I've hardly been home.

The family lunch.
A kind of pre-easter gathering as several of the party will be away at Easter.

Two brothers, one sister, one brother-in-law, two nieces, one daughter-in-law, two grandchildren, one mother, one wife.

Roast beef. Roasted parsnips, potatoes, pumpkin, carrots. Salads. Bread. Red wine. Tea. Cheesecake.

The yellow labrador which lives next door wandered over to see what all the fuss was about.

Well, we are loud sometimes.

The birthday dinner.
Saturday night at Atami Japanese restaurant, a favourite with local families. After all, you can't introduce small children to raw fish too early.

Sukiyaki passable, seaweed salad sensational, sashimi good but only two types of fish, service typically excellent.

The birthday party.
Sunday night at Andrew and Natalie's for a birthday dinner.

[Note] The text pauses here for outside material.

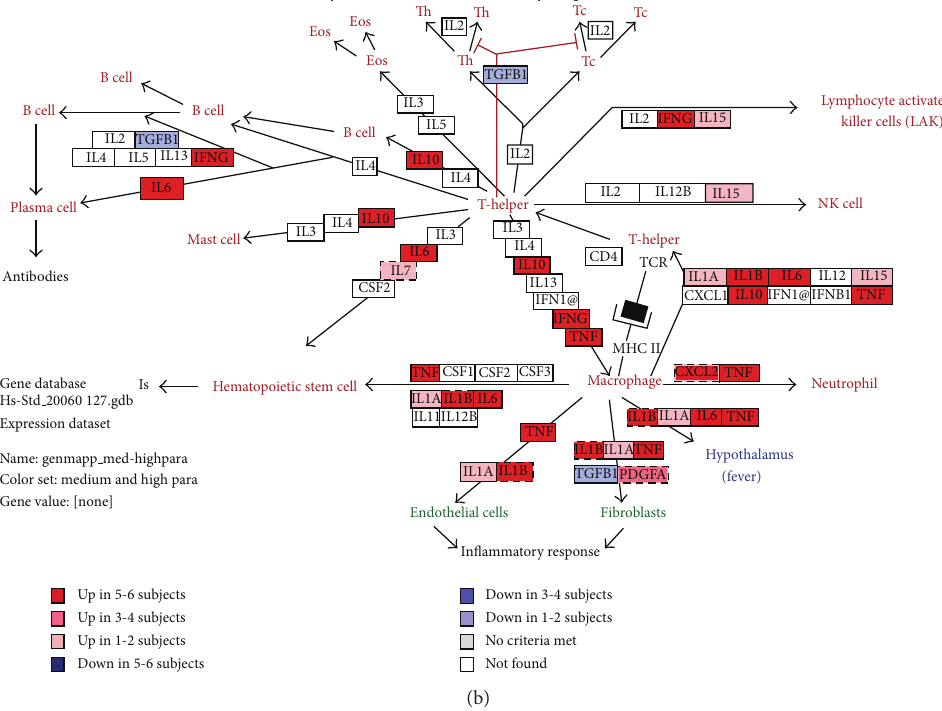
Figure 3: Inflammatory and cytokine response pathways. GenMAPP illustration of genes upregulated with low parasitemias (a) and medium to high parasitemias (b). Several genes were upregulated more frequently with medium or high parasitemias (b) than low parasitemias (a). Among these were IL-1 𝛽 , IL-6, IL-10, TNF, and INF- 𝛾 . Additionally, a number of genes, including IL-7, IL-15, and PGDFA (platelet-derived growth factor alpha polypeptide), were downregulated with low parasitemias and upregulated with medium to high parasitemias. TGF- 𝛽 was downregulated more with medium to high than low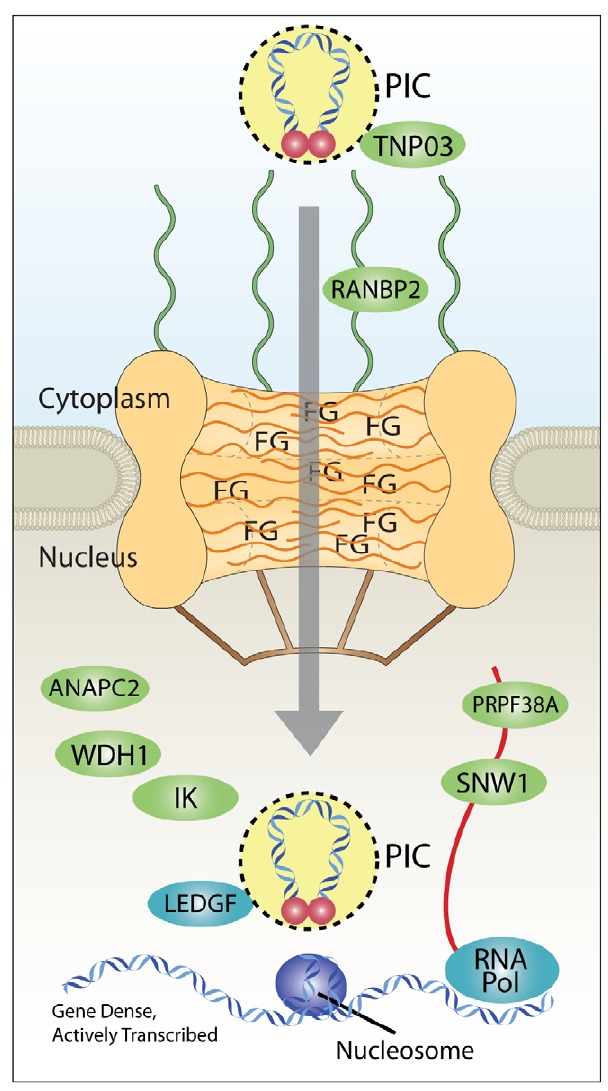
Figure 9. Model for coupling of nuclear import and integration targeting. Interaction with Transportin-3 and RanBP2 shuttles the PIC through the nuclear pore and toward gene dense regions favored for HIV integration. Interactions with additional factors in the nucleus (ANAPC2, WDH1, IK, PRPF38A, and SNW1) may also play a role in site selection upstream of the known integration cofactor Ledgf/p75, which targets integration to active transcription units. RNA Pol indicates RNA polymerase II, which is known to be required for transcriptional activity, and which promotes integration [13–15,18]. Nucleosomes are shown because target DNA is known to be wrapped in nucleosomes during the integration step [36,57–60]. PIC, preintegration complex; FG, phenylalanine-glycine repeat sequences of nuclear pore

Andrew showcased his yummy fish curry with tamarind - not too hot, just a nice slow burn. The kind of heat that gives a warm inner glow without cauterising taste buds. (Mind you, I like it that way too!)

Accompaniments: hot, fluffy garlic naan, yogurt, green salad, chardonnay. dessert: trifle, chocolate log (thank you Delia).

Canisha, 6, presented me with a home-made card. It read: 'Happy Birthday. I can't believe you're just 47!' Don't kids say the cutest things! Plus, she had placed a $2 coin in the envelope as a gift for me! Kids are just so cute.

Morning coffee in the plaza.
Saturday mornings, we often visit Coburg market, a busy magnet for locals who are drawn to its vast variety of inexpensive produce. It's a meeting place for the elderly Italians and Greeks - the menfolk of whom stand around in vigorous conversation with each other while the women fetch the shopping.

Everything you need is here - fruit, vegetables, meat, poultry, fish, smallgoods, cheeses, eggs, grains, nuts, dates, beans and more wonderful goodies. There is even a honey stall and a religious artifacts stall.

There used to be only one coffee shop on the plaza. Now there are four. They all operate from small shops and have allocated tables and chairs outdoors. having finished our shopping, we sat with our coffee and watched the passing parade.

1.4.04

You ate how many turnips?

Appetizer:

Lebanese pickled turnips. (You've eaten them, sliced, in your felafel sandwich from the Lebanese takeaway, but you can buy them by the jar - whole, about an inch or so in diameter - from middle eastern shops*.)

And a small dish of tahini or hummus or baba ganoush; the latter two topped with a splash of olive oil, a squirt of fresh lemon juice and a sprig of flat-leaf parsley.

Dip.

Eat.



*I buy mine from A1 Lebanese Food Store, just up the street from oh my god not again! That's two in a week!